ARTICLE:
This Agreement may be amended by the parties hereto without the consent of any Registered Holder for the purpose of curing any
ambiguity, or curing, correcting or supplementing any defective provision contained herein or adding or changing any other provisions
with respect to matters or questions arising under this Agreement as the parties may deem necessary or desirable and that the
parties deem shall not adversely affect the interest of the Registered Holders. All other modifications or amendments, including
any modification or amendment to increase the Warrant Price or shorten the Exercise Period shall require the vote or written consent
of the Registered Holders of at least a majority of the number of the then outstanding Public Warrants and, solely with respect
to any amendment to the terms of the Private Placement Warrants, at least a majority of the number of then outstanding Private
Placement Warrants. Notwithstanding the foregoing, the Company may lower the Warrant Price or extend the duration of the Exercise
Period pursuant to Sections 3.1 and 3.2, respectively, without the consent of the Registered Holders.

 

9.10    Severability.
This Agreement shall be deemed severable, and the invalidity or unenforceability of any term or provision hereof shall not affect
the validity or enforceability of this Agreement or of any other term or provision hereof. Furthermore, in lieu of any such invalid
or unenforceable term or provision, the parties hereto intend that there shall be added as a part of this Agreement a provision
as similar in terms to such invalid or unenforceable provision as may be possible and be valid and enforceable.

 

Exhibit
A   Form of Warrant Certificate

 

Exhibit
B  Legend — Private Placement Warrants

 

    18

     

    

 

 

IN
WITNESS WHEREOF, the parties hereto have caused this Agreement to be duly executed as of the date first above written.

  

	 	NEBULA CARAVEL ACQUISITION CORP.
	 	 
	 	By:	 
	 	 	Name: Adam H. Clammer
	 	 	Title: Chief Executive Officer
	 	 
	 	AMERICAN STOCK TRANSFER & TRUST
    COMPANY, LLC
	 	 
	 	By:	 
	 	 	Name: 
	 	 	Title: Executive Director

 

[SIGNATURE
PAGE TO WARRANT AGREEMENT]

  

    19

     

    

 

EXHIBIT
A

 

Form
of Warrant Certificate

 

[FACE]

 

Number

 

Warrants

 

THIS
WARRANT SHALL BE NULL AND VOID IF NOT EXERCISED PRIOR TO THE EXPIRATION OF THE EXERCISE PERIOD PROVIDED FOR IN THE WARRANT AGREEMENT
DESCRIBED BELOW

 

Nebula
Caravel Acquisition Corp.

Incorporated Under the Laws of the State of Delaware

 

CUSIP
629070 111

 

Warrant
Certificate

 

This
Warrant Certificate certifies that , or registered assigns, is the registered holder of warrant(s) evidenced hereby (the
“Warrants” and each, a “Warrant”) to purchase shares of Class A common stock, $0.0001 par
value per share (“Common Stock”), of Nebula Caravel Acquisition Corp., a Delaware corporation (the “Company”).

RECORDED DATA:
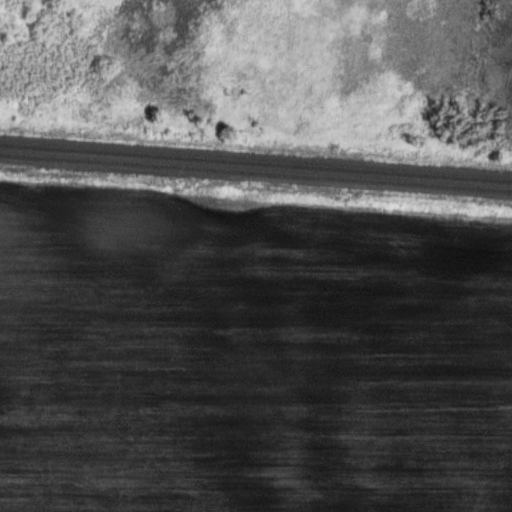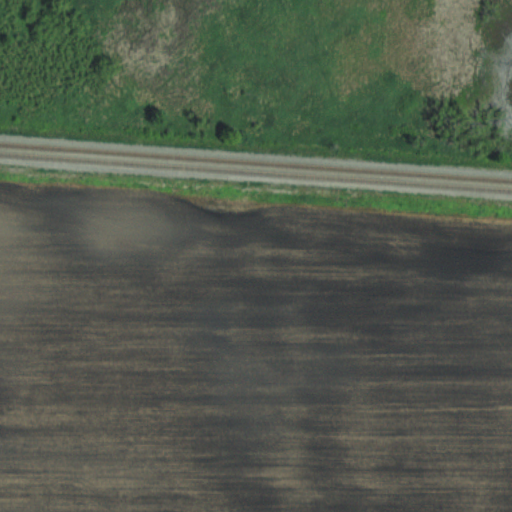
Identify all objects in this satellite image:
railway: (256, 162)
railway: (256, 170)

SET TASKS:
1. Transcribe the stretch of the warrant agreement from "This Agreement shall" through "valid and enforceable.".
2. Pick up the warrant agreement text where it stops and continue it.

TASK-BY-TASK RESULTS:
1.
This Agreement shall be deemed severable, and the invalidity or unenforceability of any term or provision hereof shall not affect
the validity or enforceability of this Agreement or of any other term or provision hereof. Furthermore, in lieu of any such invalid
or unenforceable term or provision, the parties hereto intend that there shall be added as a part of this Agreement a provision
as similar in terms to such invalid or unenforceable provision as may be possible and be valid and enforceable.

2.
Each whole Warrant entitles the holder, upon exercise during the period set forth in the Warrant Agreement referred to below,
to receive from the Company that number of fully paid and non-assessable shares of Common Stock as set forth below, at the exercise
price (the “Warrant Price”) as determined pursuant to the Warrant Agreement, payable in lawful money (or through
“cashless exercise” as provided for in the Warrant Agreement) of the United States of America upon surrender of this
Warrant Certificate and payment of the Warrant Price at the office or agency of the Warrant Agent referred to below, subject to
the conditions set forth herein and in the Warrant Agreement. Defined terms used in this Warrant Certificate but not defined herein
shall have the meanings given to them in the Warrant Agreement.

 

Each
whole Warrant is initially exercisable for one fully paid and non-assessable share of Common Stock. No fractional shares will
be issued upon exercise of any Warrant. If, upon the exercise of Warrants, a holder would be entitled to receive a fractional
interest in a share of Common Stock, the Company will, upon exercise, round down to the nearest whole number of the number of
shares of Common Stock to be issued to the holder. The number of shares of Common Stock issuable upon exercise of the Warrants
is subject to adjustment upon the occurrence of certain events as set forth in the Warrant Agreement.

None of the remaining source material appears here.